The grand old game of golf is played around the world – in India, China, Scotland, Australia and in the Middle East – but if you want to play in the grandest of style or at least with the highest green fees, then look no further than the U.S.A.
That’s right, there are more than 15,000 golf courses in the United States – down from a peak of over 16,000, according to ESPN – and certainly the majority of them are a welcome respite to anyone with time on their hands, clubs in the trunk of the car and $100 in the bank. That means that most of us are comfortable enough playing on a course with greens fees between $30 and $50, maybe coughing up $75 for a day on the links that includes lunch, a new glove and a round of drinks for the foursome in the clubhouse, where you might proudly wolf down a hot dog that costs $1.50.
The works for a guy named Joe Schmo and his buddies Jack, Hack and Slack. But if your last name is Trump, Koch or Zuckerberg and you know how to swing a club, then you’ll be looking for more exalted turf on which to park your pars, birdies, and eagles – or your triple bogies, as the case may be.
And you’ll rarely have to leave the United States, because eight of the ten most expensive golf courses in the world are U.S. courses and none of them are in Hawaii, which might be a pretty luxurious place to play, anyway.
In fact, Golf Vacation Insider reports that what you might expect to pay in taxes if you play a round at TPC Sawgrass, one of the top three most expensive courses to play in the world, would be about equal to the green fees at your local, neighborhood golf course – or even slightly more than that.
Here’s the breakdown on what you might expect to pay for a round at The Players course at TPC Sawgrass, which is in Ponte Verde Beach, Florida, and hosts some of the most exclusive PGA Tour events.
Green fees in peak season: $495 – which includes a cart fee. Caddie fee, which is mandatory if you choose to walk, is an additional $65, a yardage guide is $5 and a cocktail at the bar is $10.

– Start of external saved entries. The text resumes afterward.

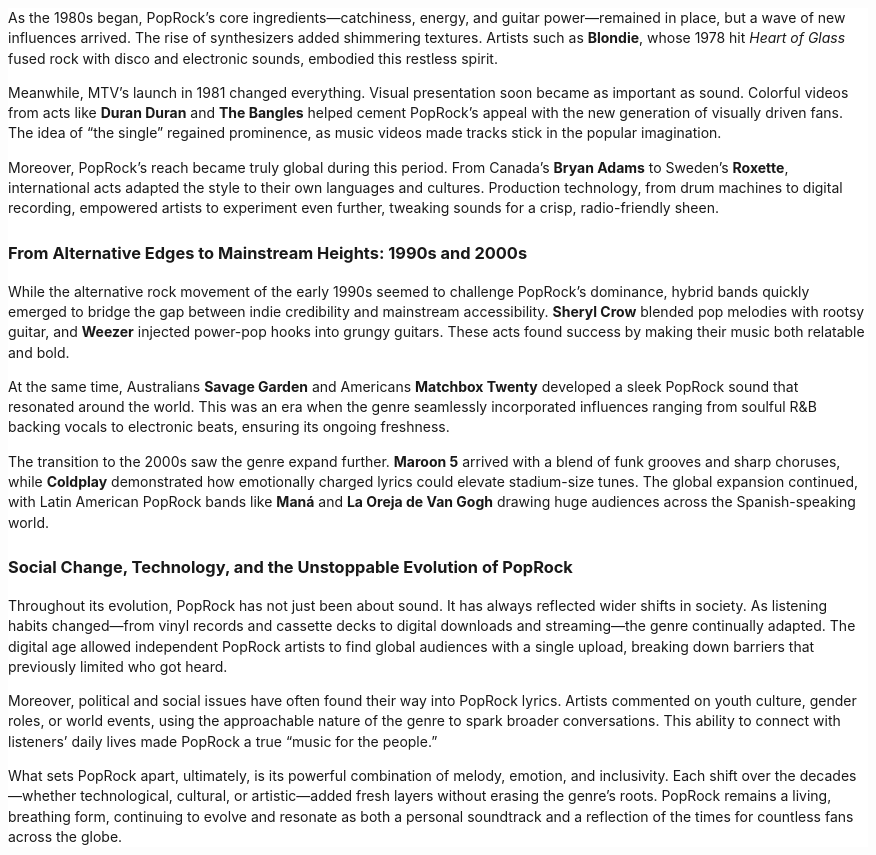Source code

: As the 1980s began, PopRock’s core ingredients—catchiness, energy, and guitar power—remained in
place, but a wave of new influences arrived. The rise of synthesizers added shimmering textures.
Artists such as **Blondie**, whose 1978 hit _Heart of Glass_ fused rock with disco and electronic
sounds, embodied this restless spirit.

Meanwhile, MTV’s launch in 1981 changed everything. Visual presentation soon became as important as
sound. Colorful videos from acts like **Duran Duran** and **The Bangles** helped cement PopRock’s
appeal with the new generation of visually driven fans. The idea of “the single” regained
prominence, as music videos made tracks stick in the popular imagination.

Moreover, PopRock’s reach became truly global during this period. From Canada’s **Bryan Adams** to
Sweden’s **Roxette**, international acts adapted the style to their own languages and cultures.
Production technology, from drum machines to digital recording, empowered artists to experiment even
further, tweaking sounds for a crisp, radio-friendly sheen.

### From Alternative Edges to Mainstream Heights: 1990s and 2000s

While the alternative rock movement of the early 1990s seemed to challenge PopRock’s dominance,
hybrid bands quickly emerged to bridge the gap between indie credibility and mainstream
accessibility. **Sheryl Crow** blended pop melodies with rootsy guitar, and **Weezer** injected
power-pop hooks into grungy guitars. These acts found success by making their music both relatable
and bold.

At the same time, Australians **Savage Garden** and Americans **Matchbox Twenty** developed a sleek
PopRock sound that resonated around the world. This was an era when the genre seamlessly
incorporated influences ranging from soulful R&B backing vocals to electronic beats, ensuring its
ongoing freshness.

The transition to the 2000s saw the genre expand further. **Maroon 5** arrived with a blend of funk
grooves and sharp choruses, while **Coldplay** demonstrated how emotionally charged lyrics could
elevate stadium-size tunes. The global expansion continued, with Latin American PopRock bands like
**Maná** and **La Oreja de Van Gogh** drawing huge audiences across the Spanish-speaking world.

### Social Change, Technology, and the Unstoppable Evolution of PopRock

Throughout its evolution, PopRock has not just been about sound. It has always reflected wider
shifts in society. As listening habits changed—from vinyl records and cassette decks to digital
downloads and streaming—the genre continually adapted. The digital age allowed independent PopRock
artists to find global audiences with a single upload, breaking down barriers that previously
limited who got heard.

Moreover, political and social issues have often found their way into PopRock lyrics. Artists
commented on youth culture, gender roles, or world events, using the approachable nature of the
genre to spark broader conversations. This ability to connect with listeners’ daily lives made
PopRock a true “music for the people.”

What sets PopRock apart, ultimately, is its powerful combination of melody, emotion, and
inclusivity. Each shift over the decades—whether technological, cultural, or artistic—added fresh
layers without erasing the genre’s roots. PopRock remains a living, breathing form, continuing to
evolve and resonate as both a personal soundtrack and a reflection of the times for countless fans
across the globe.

In total, says Golf Insider, expect to pay about $665 for the round of golf, including a logo shirt at the club house, but that’s a pretty low estimate given the chances that you’ll have lunch, three drinks and buy two shirts, not just one.
Can you pay more for a round of golf? You most certainly can. Golfing guides frequently list Shadow Creek Golf Course in Nevada – north of Las Vegas – as the priciest 18 holes in the country with green fees running $500 per person, even more as some listings say the fees are $500+, although how large a “+” is hard to say.
Still, that’s going to be a memorable round of golf. The course, designed by Tom Fazio, opened in 1989 and it’s one of the world’s most stunning displays of landscaping since the Hanging Gardens of Babylon. Although set in the middle of a desert, the course includes more than 21,000 trees that are mainly set in patterns that obscure the course form public view.
That means you are paying to water one of the most expensive windbreaks in history. In fact, it can only be estimated what it cost to build Shadow Creek, but educated guesses run as high as $100 million.
The name, of course says it all. The words shadow and creek might be fairly pedestrian in New England, but this is a desert where neither shadows or creeks are very common. So Shadow Creek is more luxury than environmentally sensible, but that doesn’t mean it isn’t worth the price. And then, of course, there’s Pebble Beach.
Yes, even the courses in Hawaii, the Augusta National Course in Georgia and St. Andrews itself – in dear, old Scotland – are humbled by the beauty of this pristine, ocean-loving golf course in Pebble Beach, California.
The green fees are a stiff $495, but for that you get a round in which turning a corner is yet another jaw-dropping beautiful view. And – of course, with the difficulty of this course, you could be turning a lot of corners looking for your golf ball.
You can get package deals for most of these courses, because, face it, not many of us live a stones throw from St. Andrews or just down the road from Pebble Beach. So a round of golf in these exclusive clubs likely means air fare, hotel fare and renting a car. That’s OK. For golf, no price is too steep to keep grown men and women from enjoying the game.
That said, the Top 10 list of most expensive courses in the world generally includes the Whistling Straits Golf Course in Wisconsin (fees: $300 per person), the Kingsbarns Golf Links in St. Andrews, Scotland ($300 per person), the Spyglass Hill Golf Course in California ($315 per person), the Ocean Course in South Carolina ($320 per person), The Pinehurst Course No. 2 in North Carolina ($375 per person), and the Old Head Golf Links in County Cork, Ireland ($400 per person), among a few others.